Trade talks between the U.S. and China appear to be making some progress and are scheduled to continue in the coming week. That has helped lift stocks, with the S&P 500 up 2.5 percent and the Dow gaining 3 percent in the past week.
The Federal Reserve’s about-face on policy in January has also helped lift stocks and keep bond yields low. After its Jan. 30 meeting, the central bank indicated it is not in a hurry to raise interest rates, and that it could slow down the process to reduce its balance sheet.
For their part, stock investors love low interest rates and an easy Fed. Lower rates also means bond yields do not need to move higher, particularly in an economy that is growing slower with no inflation pressures.
Important for investors is that when these two markets trade in the same direction, there ultimately is a breakout and one dictates direction.

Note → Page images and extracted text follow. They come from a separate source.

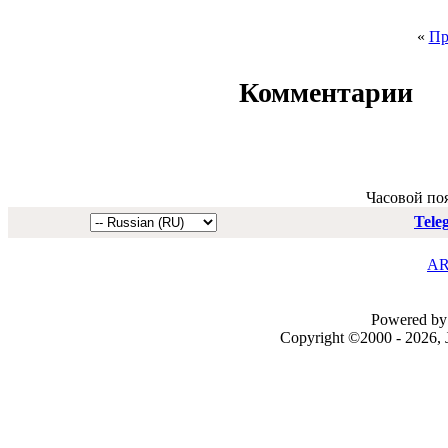
«
Пр
Комментарии
Часовой по
Tele
AR
Powered by 
Copyright ©2000 - 2026, J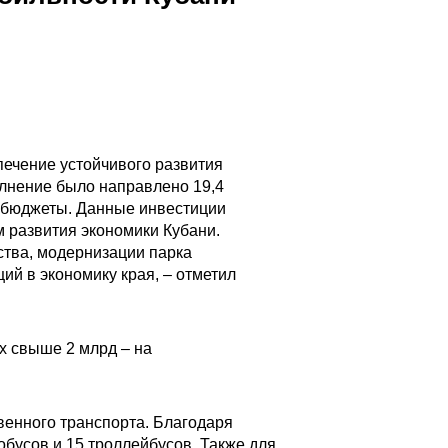
печение устойчивого развития
олнение было направлено 19,4
 бюджеты. Данные инвестиции
 развития экономики Кубани.
тва, модернизации парка
ий в экономику края, – отметил
х свыше 2 млрд – на
енного транспорта. Благодаря
обусов и 15 троллейбусов. Также для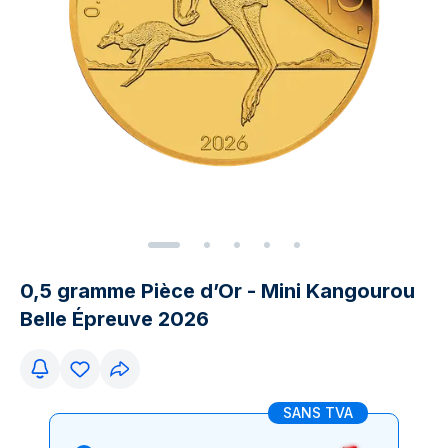
0,5 gramme Pièce d’Or - Mini Kangourou
Belle Épreuve 2026
SANS TVA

“I think there’s a couple of things in the bond market that don’t connect to reality the way the equity market sees it,” said Hogan.
In his view, the stock market is moving higher based on three assumptions: An end to the U.S.-China trade fight, an accomodative Fed, and continued economic stability in both the U.S. and China.
Conversely, “I don’t think the bond market is behind that narrative,” Hogan added. “The bond market is looking at the economic data stream and reflecting on the negatives.”
Vinay Pande, head of trading strategies at UBS Global Wealth Management, said that the bond market is not trading as if it were reflecting the same growth expectations of the stock market. “Most economists think the economy is slowing, but we don’t know how much it’s slowing. That’s a bit of an issue for the Fed, and that’s why they’re going to be on hold.”
He explained that currently, bonds look as if they see growth a full percentage point below what economists have forecast. The median fourth quarter GDP growth forecast is 2.4 percent, while first quarter is 2 percent, according to CNBC/Moody’s Analytics Rapid Update.
“Is the bond market expressing the longer term consensus? No, it’s not,” said Pande. “The bond market is really trading like it’s a reinsurance market,” where reinsurers will raise prices with each successive event: If there were hurricanes five years in a row, they would still charge as though another hurricane was expected in the sixth year.
That is how the bond market is now responding to weak data — as if it is forecasting an economic storm, or even recession that may not come.
“There’s a muscle memory to this,” Pande added.